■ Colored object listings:

---*---

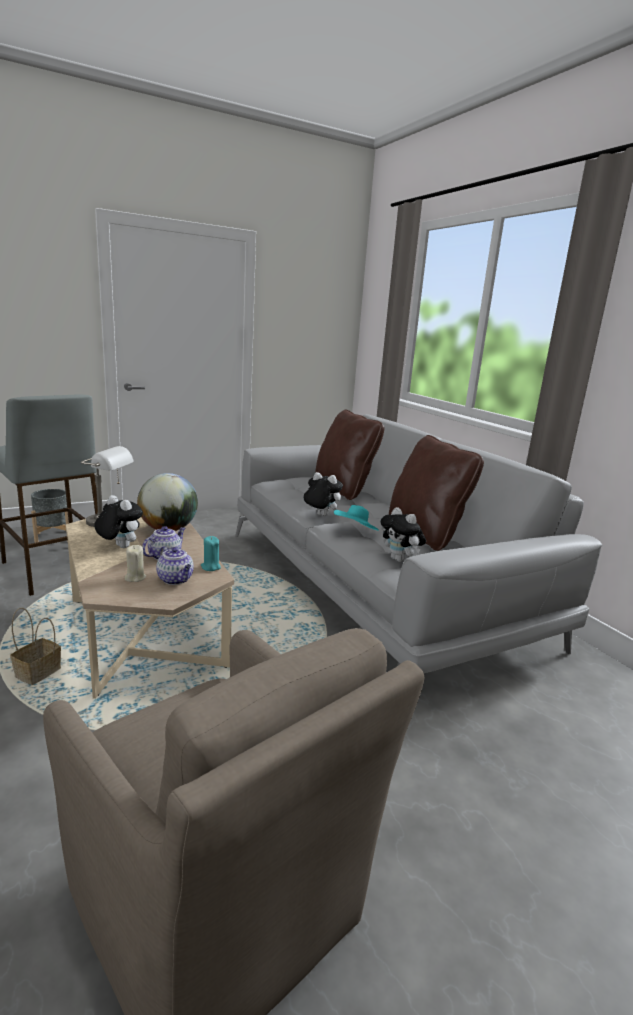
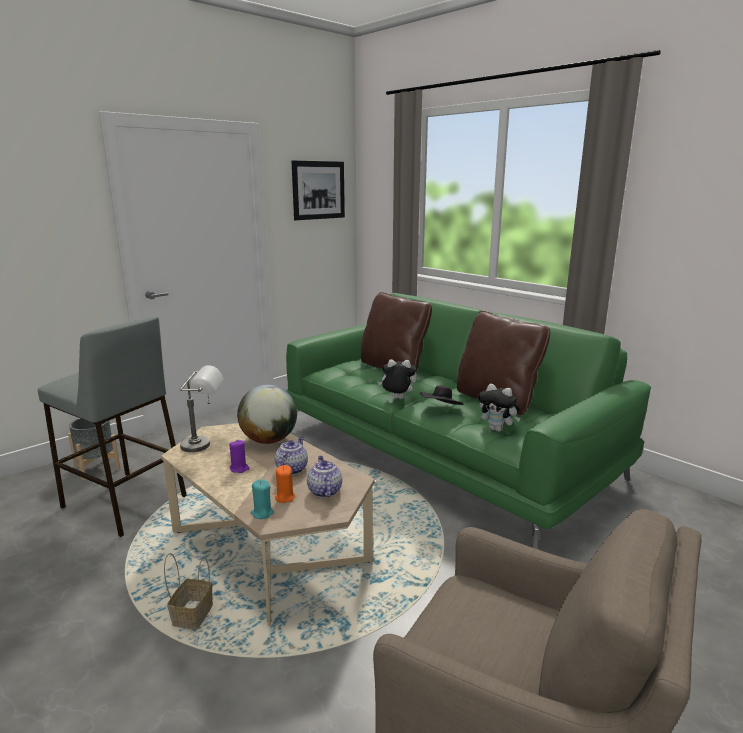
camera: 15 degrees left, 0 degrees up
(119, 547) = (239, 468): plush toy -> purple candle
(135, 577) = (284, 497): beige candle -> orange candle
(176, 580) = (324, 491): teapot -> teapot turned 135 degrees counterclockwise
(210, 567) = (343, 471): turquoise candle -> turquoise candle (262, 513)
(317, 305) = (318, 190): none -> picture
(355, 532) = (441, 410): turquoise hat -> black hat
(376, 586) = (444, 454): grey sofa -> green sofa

---*---

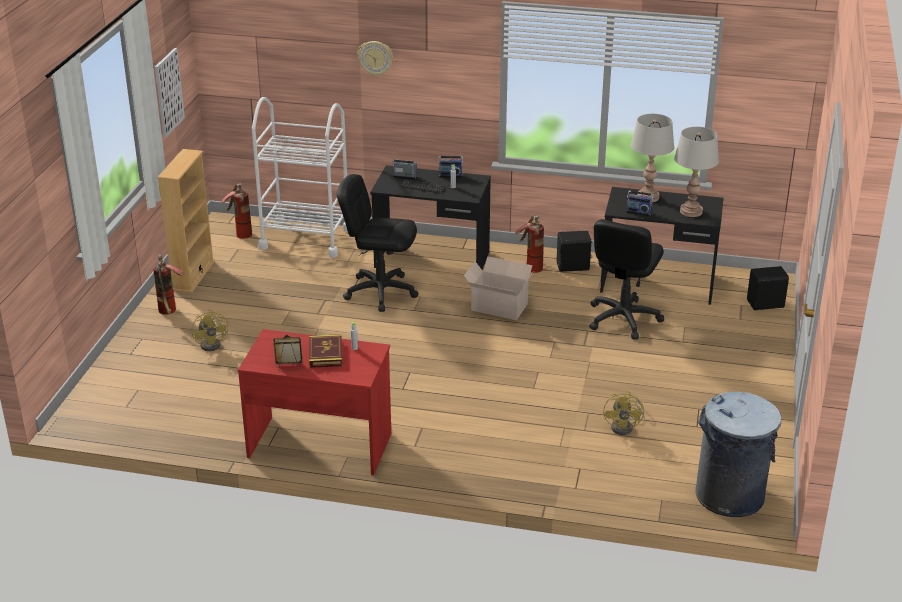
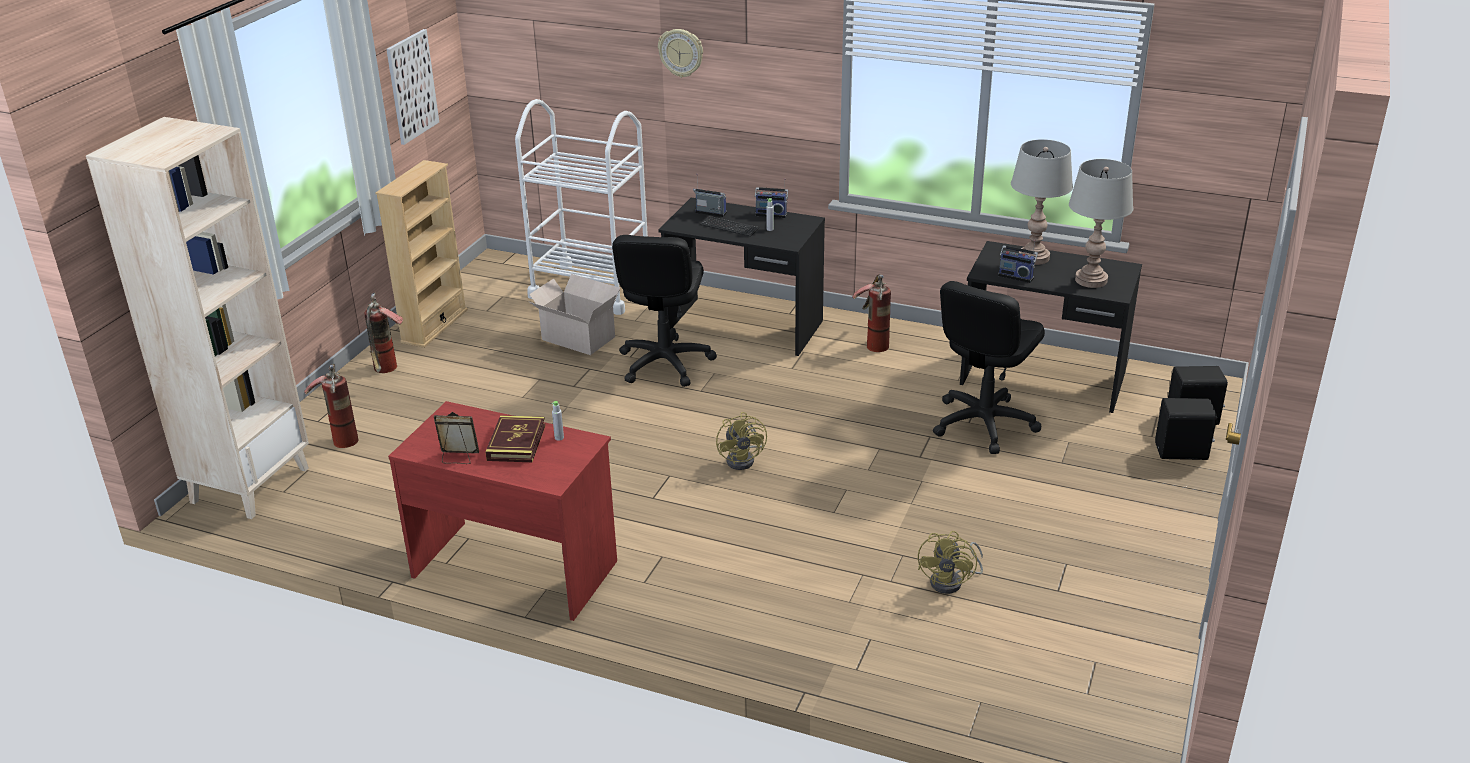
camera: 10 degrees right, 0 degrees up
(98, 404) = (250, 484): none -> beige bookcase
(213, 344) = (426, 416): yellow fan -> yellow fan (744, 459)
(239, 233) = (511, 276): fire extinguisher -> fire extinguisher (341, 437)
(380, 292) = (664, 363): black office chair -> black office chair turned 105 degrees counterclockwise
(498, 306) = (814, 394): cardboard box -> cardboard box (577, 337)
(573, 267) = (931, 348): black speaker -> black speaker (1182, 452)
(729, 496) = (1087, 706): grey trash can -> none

---*---

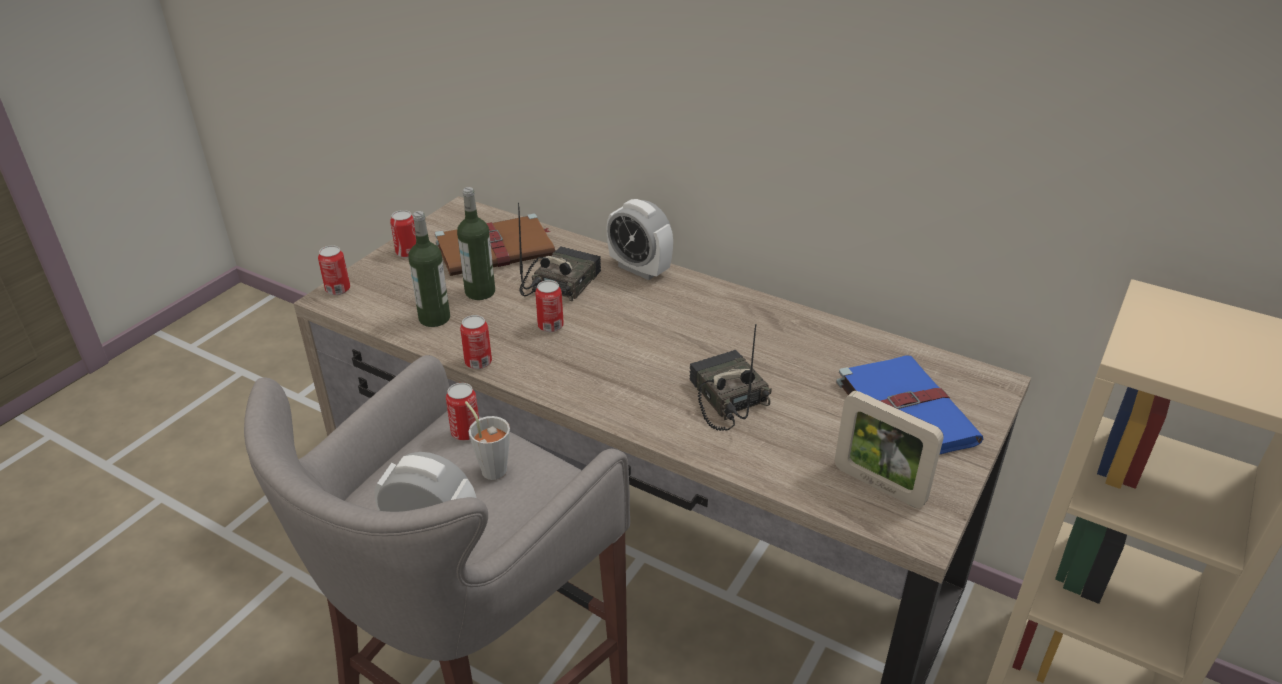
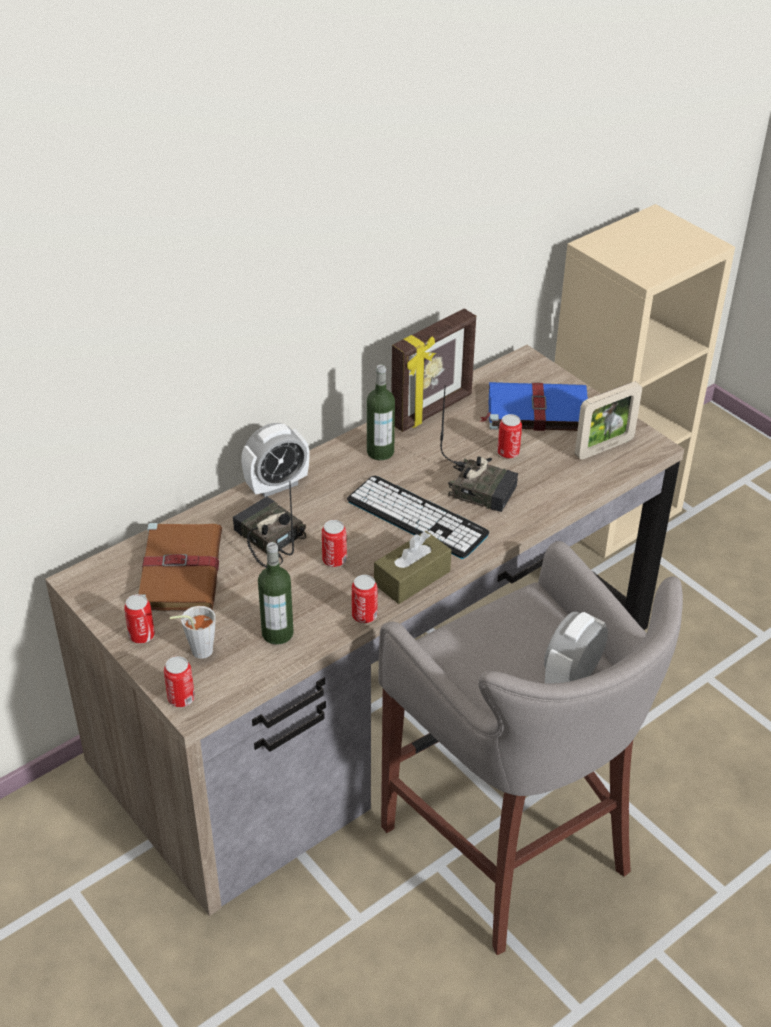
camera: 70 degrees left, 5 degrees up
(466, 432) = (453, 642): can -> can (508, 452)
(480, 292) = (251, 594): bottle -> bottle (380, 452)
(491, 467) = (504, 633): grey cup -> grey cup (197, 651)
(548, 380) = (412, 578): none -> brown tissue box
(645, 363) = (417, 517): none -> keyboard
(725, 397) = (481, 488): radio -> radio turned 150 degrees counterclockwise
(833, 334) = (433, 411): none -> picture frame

---*---

■ AIM OF THE TASK: Looking at the data above, write out exactly the lines that start at the one containing "(135, 577) = (284, 497): beige" and end at the one containing "(376, 586) = (444, 454): grey"; include both and nothing beyond.

■ WORKED SOLUTION:
(135, 577) = (284, 497): beige candle -> orange candle
(176, 580) = (324, 491): teapot -> teapot turned 135 degrees counterclockwise
(210, 567) = (343, 471): turquoise candle -> turquoise candle (262, 513)
(317, 305) = (318, 190): none -> picture
(355, 532) = (441, 410): turquoise hat -> black hat
(376, 586) = (444, 454): grey sofa -> green sofa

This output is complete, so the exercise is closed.